Although Sony had initially said it could not distribute the film because major U.S. theater chains had backed out amid threats, the company reversed course and showed the picture in some venues starting on Dec. 25. The Interview was also made available from several online streaming services, including Google's and Microsoft's.
North Korea also lashed out at Obama with a racist reference. "Obama always goes reckless in words and deeds like a monkey in a tropical forest," said the agency, which is headed by Kim himself.
In early November, hackers began placing gigabytes of internal Sony documents, including embarrassing emails, current and former employees' personal information and financial information, on the Internet.
On Dec. 19, the FBI said that North Korea was responsible for the Sony intrusion. Many security experts, however, have remained skeptical, citing a lack of clear or publicly-disclosed evidence.
Nor has the individual or group responsible for the North Korean Internet outages been identified. Most security researchers, including ones from companies that specialize in defending customers against distributed denial-of-service (DDoS) attacks, suspect that hacktivists or petty cyber criminals used commonplace DDoS tools to flood the fragile North Korean connection with so much traffic that it became unresponsive.
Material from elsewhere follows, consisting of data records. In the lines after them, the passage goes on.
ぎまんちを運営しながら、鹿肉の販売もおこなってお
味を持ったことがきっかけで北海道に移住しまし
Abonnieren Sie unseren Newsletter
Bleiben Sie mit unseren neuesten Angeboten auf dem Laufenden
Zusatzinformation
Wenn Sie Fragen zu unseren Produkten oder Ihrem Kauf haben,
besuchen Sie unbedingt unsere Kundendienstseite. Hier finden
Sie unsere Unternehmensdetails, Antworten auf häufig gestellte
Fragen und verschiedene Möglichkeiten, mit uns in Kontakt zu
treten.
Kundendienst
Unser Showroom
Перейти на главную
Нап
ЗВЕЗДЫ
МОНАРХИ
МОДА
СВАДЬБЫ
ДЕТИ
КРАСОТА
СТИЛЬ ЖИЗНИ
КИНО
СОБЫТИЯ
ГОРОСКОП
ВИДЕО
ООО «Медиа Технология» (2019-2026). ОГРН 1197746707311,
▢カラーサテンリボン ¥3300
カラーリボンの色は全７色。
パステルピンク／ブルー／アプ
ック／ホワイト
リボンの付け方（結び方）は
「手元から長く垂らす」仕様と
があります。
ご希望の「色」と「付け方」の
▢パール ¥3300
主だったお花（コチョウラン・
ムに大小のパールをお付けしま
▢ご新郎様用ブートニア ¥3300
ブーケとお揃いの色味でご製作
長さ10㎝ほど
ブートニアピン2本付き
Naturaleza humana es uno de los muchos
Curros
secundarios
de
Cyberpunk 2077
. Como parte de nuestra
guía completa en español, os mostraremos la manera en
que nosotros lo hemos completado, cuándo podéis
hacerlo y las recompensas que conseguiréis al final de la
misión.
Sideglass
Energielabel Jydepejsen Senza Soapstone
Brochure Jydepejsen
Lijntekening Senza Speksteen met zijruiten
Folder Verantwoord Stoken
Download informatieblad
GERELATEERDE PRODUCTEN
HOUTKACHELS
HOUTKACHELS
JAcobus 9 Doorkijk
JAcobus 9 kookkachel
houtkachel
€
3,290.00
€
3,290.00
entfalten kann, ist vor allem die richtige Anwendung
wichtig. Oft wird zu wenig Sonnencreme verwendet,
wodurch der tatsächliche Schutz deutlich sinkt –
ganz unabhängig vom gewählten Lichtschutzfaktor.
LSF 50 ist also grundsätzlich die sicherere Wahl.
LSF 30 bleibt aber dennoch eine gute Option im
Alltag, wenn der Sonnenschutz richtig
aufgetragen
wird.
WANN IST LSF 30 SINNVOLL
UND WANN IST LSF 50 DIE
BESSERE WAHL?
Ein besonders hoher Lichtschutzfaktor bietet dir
Ironically, although the North Koreans have repeatedly denounced the U.S. for not revealing more evidence of the DPRK's part in the Sony hack, it did not offer any proof that the U.S. was responsible for the week's Internet blackouts.
North Korea also threatened retaliation for the outages, although it did not spell out what form that might take. Instead, it hauled out the Cold War propaganda vocabulary guidebook. "If the U.S. persists in American-style arrogant, high-handed and gangster-like arbitrary practices despite the repeated warnings of the DPRK, the U.S. should bear in mind that its failed political affairs will face inescapable deadly blows," the NDC said.
The U.S. has denied any involvement in the DPRK's Internet disruptions.